DATA TO EXAMINE:
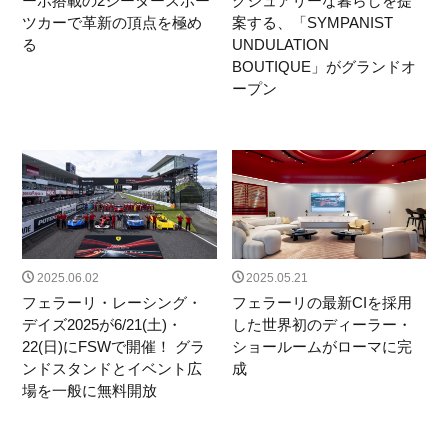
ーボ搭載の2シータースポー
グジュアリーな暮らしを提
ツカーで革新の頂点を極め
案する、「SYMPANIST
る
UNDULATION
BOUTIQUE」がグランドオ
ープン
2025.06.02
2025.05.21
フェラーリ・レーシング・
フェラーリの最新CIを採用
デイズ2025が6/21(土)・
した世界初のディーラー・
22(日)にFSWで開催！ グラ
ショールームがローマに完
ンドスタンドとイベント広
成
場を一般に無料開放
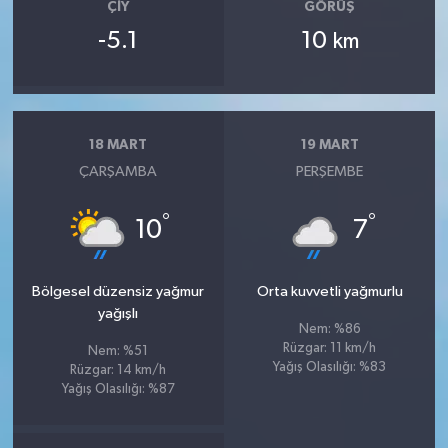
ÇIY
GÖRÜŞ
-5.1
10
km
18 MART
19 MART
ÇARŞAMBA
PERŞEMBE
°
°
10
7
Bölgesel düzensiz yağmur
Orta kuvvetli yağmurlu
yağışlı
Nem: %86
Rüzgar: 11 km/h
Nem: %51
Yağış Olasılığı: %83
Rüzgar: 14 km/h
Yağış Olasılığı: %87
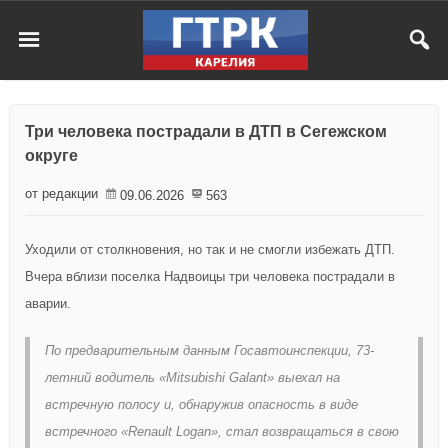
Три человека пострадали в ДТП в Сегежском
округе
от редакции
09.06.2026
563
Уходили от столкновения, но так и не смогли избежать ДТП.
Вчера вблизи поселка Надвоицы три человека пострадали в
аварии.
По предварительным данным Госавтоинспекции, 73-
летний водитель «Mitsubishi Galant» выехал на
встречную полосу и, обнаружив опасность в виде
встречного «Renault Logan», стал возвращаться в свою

...

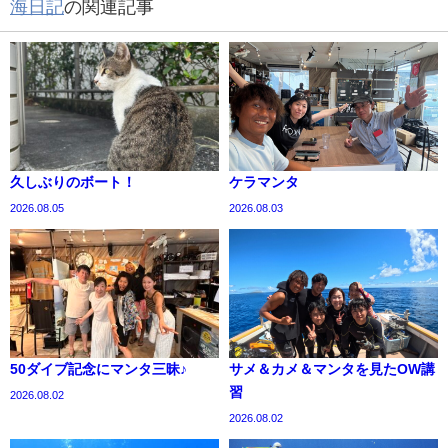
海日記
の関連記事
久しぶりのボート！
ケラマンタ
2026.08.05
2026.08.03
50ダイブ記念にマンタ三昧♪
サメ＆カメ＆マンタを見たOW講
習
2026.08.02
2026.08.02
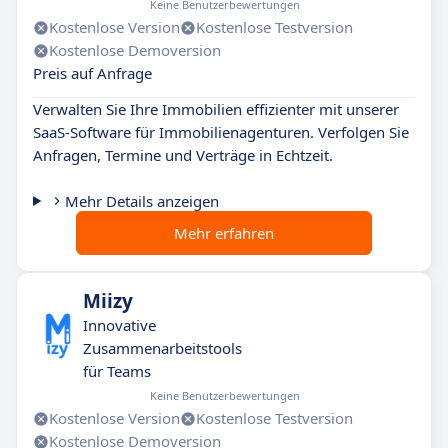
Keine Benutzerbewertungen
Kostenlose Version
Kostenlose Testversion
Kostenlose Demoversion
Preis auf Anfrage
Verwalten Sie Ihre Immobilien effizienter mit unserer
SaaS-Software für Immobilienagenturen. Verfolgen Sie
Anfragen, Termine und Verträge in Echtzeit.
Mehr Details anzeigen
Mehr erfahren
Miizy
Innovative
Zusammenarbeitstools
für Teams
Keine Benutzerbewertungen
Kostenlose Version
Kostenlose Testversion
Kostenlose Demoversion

---

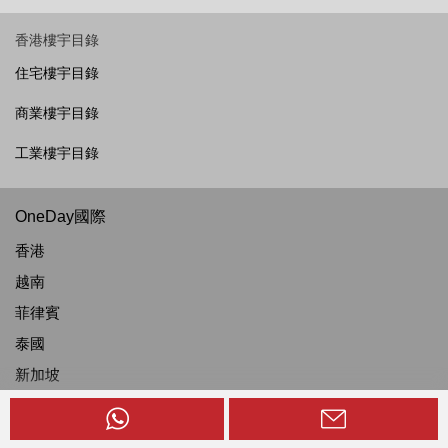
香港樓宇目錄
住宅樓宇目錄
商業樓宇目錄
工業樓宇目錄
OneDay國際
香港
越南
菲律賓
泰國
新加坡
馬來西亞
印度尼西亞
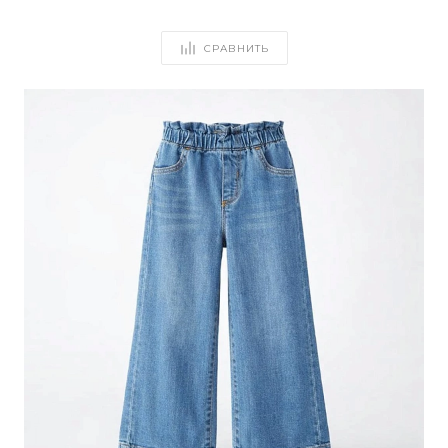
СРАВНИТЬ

WHAT TO DO: Present the lines of the data above as a numbered list, from the line with "ーボ搭載の2シータースポー" to the line with "Yağış Olasılığı: %87", both included, skipping any blank lines and leaving out the pictures.

THE ANSWER:
1. ーボ搭載の2シータースポー
2. グジュアリーな暮らしを提
3. ツカーで革新の頂点を極め
4. 案する、「SYMPANIST
5. る
6. UNDULATION
7. BOUTIQUE」がグランドオ
8. ープン
9. 2025.06.02
10. 2025.05.21
11. フェラーリ・レーシング・
12. フェラーリの最新CIを採用
13. デイズ2025が6/21(土)・
14. した世界初のディーラー・
15. 22(日)にFSWで開催！ グラ
16. ショールームがローマに完
17. ンドスタンドとイベント広
18. 成
19. 場を一般に無料開放
20. ÇIY
21. GÖRÜŞ
22. -5.1
23. 10
24. km
25. 18 MART
26. 19 MART
27. ÇARŞAMBA
28. PERŞEMBE
29. °
30. °
31. 10
32. 7
33. Bölgesel düzensiz yağmur
34. Orta kuvvetli yağmurlu
35. yağışlı
36. Nem: %86
37. Rüzgar: 11 km/h
38. Nem: %51
39. Yağış Olasılığı: %83
40. Rüzgar: 14 km/h
41. Yağış Olasılığı: %87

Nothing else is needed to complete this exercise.